We introduce a model for constructing vector representations of words by composing characters using bidirectional LSTMs
Below are more highlights from Finding Function in Form: Compositional Character Models for Open Vocabulary Word Representation
our model requires only a single vector per character type and a fixed set of parameters for the compositional model. Despite the compactness of this model and, more importantly, the arbitrary nature of the form–function relationship in language, our “composed” word representations yield state-of-the-art results in language modeling and part-of-speech tagging. Benefits over traditional baselines are particularly pronounced in morphologically rich languages
it is manifestly clear that similarity in form is neither a necessary nor sufficient condition for similarity in function: small orthographic differences may correspond to large semantic or syntactic differences (butter vs. batter), and large orthographic differences may obscure nearly perfect functional correspondence (rich vs. affluent). Thus, any orthographically aware model must be able to capture non-compositional effects in addition to more regular effects due to, e.g., morphological processes. To model the complex form–function relationship, we turn to long short-term memories (LSTMs), which are designed to be able to capture complex non-linear and non-local dynamics in sequences
our character-based model is able to generate similar representations for words that are semantically and syntactically similar, even for words are orthographically distant (e.g., October and January)

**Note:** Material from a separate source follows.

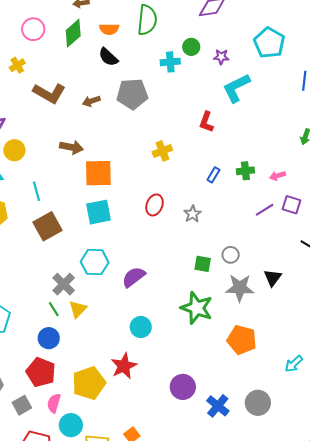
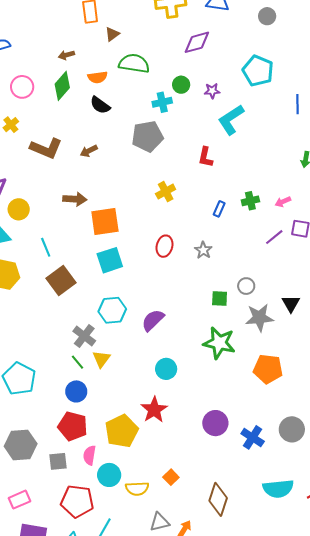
green semicircle: (147, 20) -> (134, 63), turned -80
gray pentagon: (132, 94) -> (147, 136), moved
gray square: (22, 405) -> (58, 461), turned 30

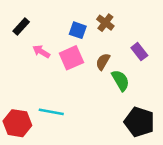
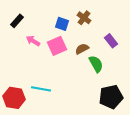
brown semicircle: (103, 62) -> (82, 49), turned 32
black pentagon: (139, 122) -> (111, 97), turned -30

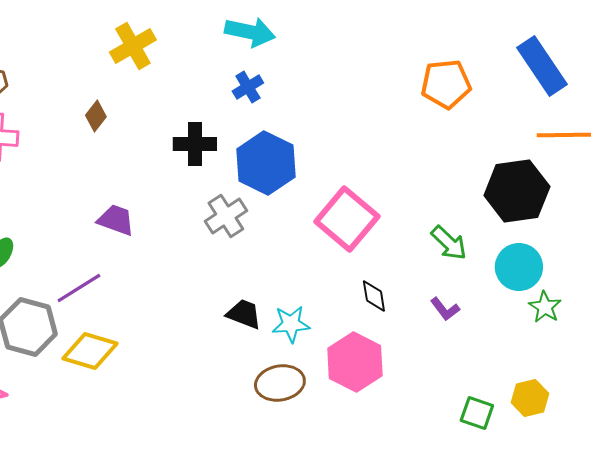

The goal of our work is not to overcome existing benchmarks, but show that much of the feature engineering done in the benchmarks can be learnt automatically from the task specific data. More importantly, we wish to show large dimensionality word look tables can be compacted into a lookup table using characters and a compositional model allowing the model scale better with the size of the training data. This is a desirable property of the model as data becomes more abundant in many NLP tasks.
The authors have also released Java code for training neural networks.